The government failed to increase the share of hydroelectric power – the cheapest source of energy – in the total energy mix during its tenure. Instead, its contribution went down from 31% in Jul-Feb 2012-13 to 27% in the same period of FY18, which the government blamed on lower water availability.
However, there was no change in the share of thermal power generation, which had been a major contributor to the circular debt. Its share stood at 64% in Jul-Feb 2012-13 and was at the same level in Jul-Feb FY18.
Among other fuels, the share of nuclear power edged up from 5% to 7% and that of coal from 0% to 2%. Pakistan also started importing liquefied natural gas (LNG) during the current government’s tenure, which was called an economical fuel compared to other petroleum products, to bridge the widening energy deficit. In Jul-Feb FY18, 63% of LNG (401 million cubic feet per day – mmcfd) was supplied to different power plants which included Bhikki, Haveli Bahadur Shah, Balloki, Halmore, Orient, Rousch, Kapco, Saif and Sapphire. The remaining LNG was provided to fertiliser plants, industrial units and transport sector.
According to the survey, significant improvements were made in the recovery of dues that brought a meaningful decline in transmission and distribution losses.
Over the past five years, average recovery remained above 90%. In Jul-Mar FY18, bill recovery stood at 89.5% constrained mainly due to only 24% recovery by the Quetta Electric Supply Company.
In Jul-Mar FY18, overall transmission and distribution losses came down to 16.8% regardless of some anomalies.
Among high loss-bearing companies, Peshawar Electric Supply Company recorded 37% transmission and distribution losses, followed by Sukkur Electric Power Company, Hyderabad Electric Supply Company and Quetta Electric Supply Company where losses were 35%, 29% and 22% respectively.
At present, renewable energy constitutes only 2% of the electricity generation. Over the past five years, 18 wind power projects of 937.27MW capacity started commercial operation while six solar power plants of 418MW began production.
For power generation from bagasse, six sugar mills having cumulative capacity of 201.1MW started operation.
Over the past one year, there had been no significant change in the pattern of electricity consumption. Although the share of households edged up to 51%, it was offset by a 1% decline in the share of industry.
Foreign direct investment shrank considerably in oil and gas exploration during the current government’s tenure. It had been recorded at $600 million in FY14 and came down to $200 million in Jul-Mar FY18.
Annual consumption of petroleum products in Pakistan was calculated at around 26 million tons in FY17. Domestic crude oil production meets only 15% of the country’s requirement whereas 85% of the demand is met through imports.
Owing to low supply of gas to compressed natural gas (CNG) filling stations and consumption of motor gasoline in generators, the demand for the latter increased up to 25% over the past five years, which necessitated the reopening of abandoned oil depots.

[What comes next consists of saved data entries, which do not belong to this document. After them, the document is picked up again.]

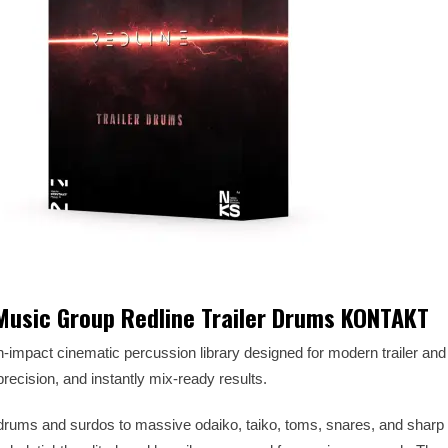
 Music Group Redline Trailer Drums KONTAKT
gh-impact cinematic percussion library designed for modern trailer an
cision, and instantly mix-ready results.
rums and surdos to massive odaiko, taiko, toms, snares, and sharp r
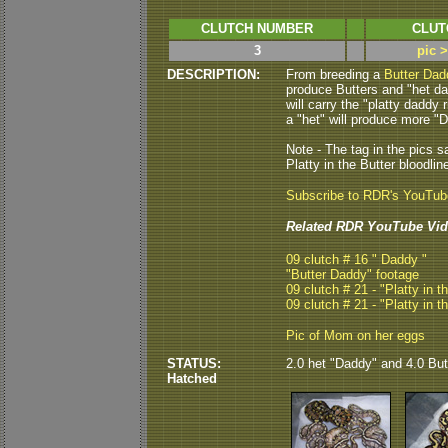
CLUTCH NUMBER
CLUT
3
pic 
DESCRIPTION:
From breeding a
Butter Dad
produce Butters and "het dad
will carry the "platty daddy 
a "het" will produce more "D
Note - The tag in the pics s
Platty in the Butter bloodlin
Subscribe to RDR's YouTu
Related RDR YouTube Vid
09 clutch # 16 " Daddy "
"Butter Daddy" footage
09 clutch # 21 - "Platty in t
09 clutch # 21 - "Platty in t
Pic of Mom on her eggs
STATUS:
2.0 het "Daddy" and 4.0 Butt
Hatched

Six abandoned depots were reopened due to which storage capacity of diesel, petrol, kerosene oil and light diesel oil increased.

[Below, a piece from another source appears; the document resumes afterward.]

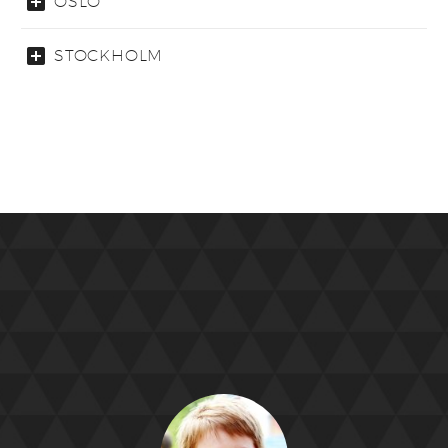
OSLO
STOCKHOLM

The share of oil consumption in power production dropped significantly while the share of transport vehicles rose. “This is taking place as new power plants are moving towards cheaper fuels whereas increase in the share of transport is mainly due to the decline in domestic prices of petrol and higher imports of used cars,” said the survey.
In Jul-Feb FY18, the share of oil consumption in transport vehicles increased to 64.4% compared to 57.2% in the same period of previous year. The share of oil consumption in power production dipped to 26.4% from 33.2% during the period.

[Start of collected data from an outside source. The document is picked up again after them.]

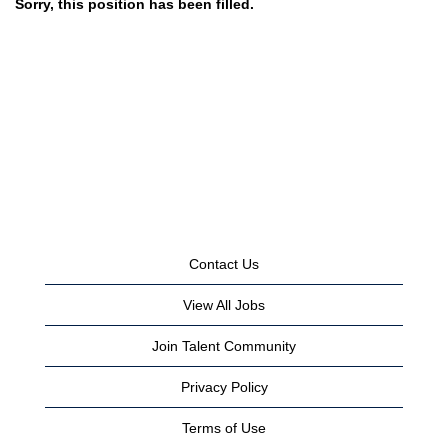
Sorry, this position has been filled.
Contact Us
View All Jobs
Join Talent Community
Privacy Policy
Terms of Use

This led to a small hike in the domestic crude oil extraction as in Jul-Feb FY18, 21.8 million barrels were produced compared to 21.5 million barrels in the corresponding period of previous year.
Domestic gas supplies contributed about 38% to the total primary energy mix. The government said it was pursuing policies to enhance gas production as well as imports to meet the growing demand.
In Jul-Mar FY18, average natural gas consumption stood at about 3,837 million cubic feet per day (mmcfd) including 632 mmcfd of LNG compared to 3,205 mmcfd last year. Power producers continued to remain the largest consumers of gas followed by domestic consumers.
Published in The Express Tribune, April 27th, 2018.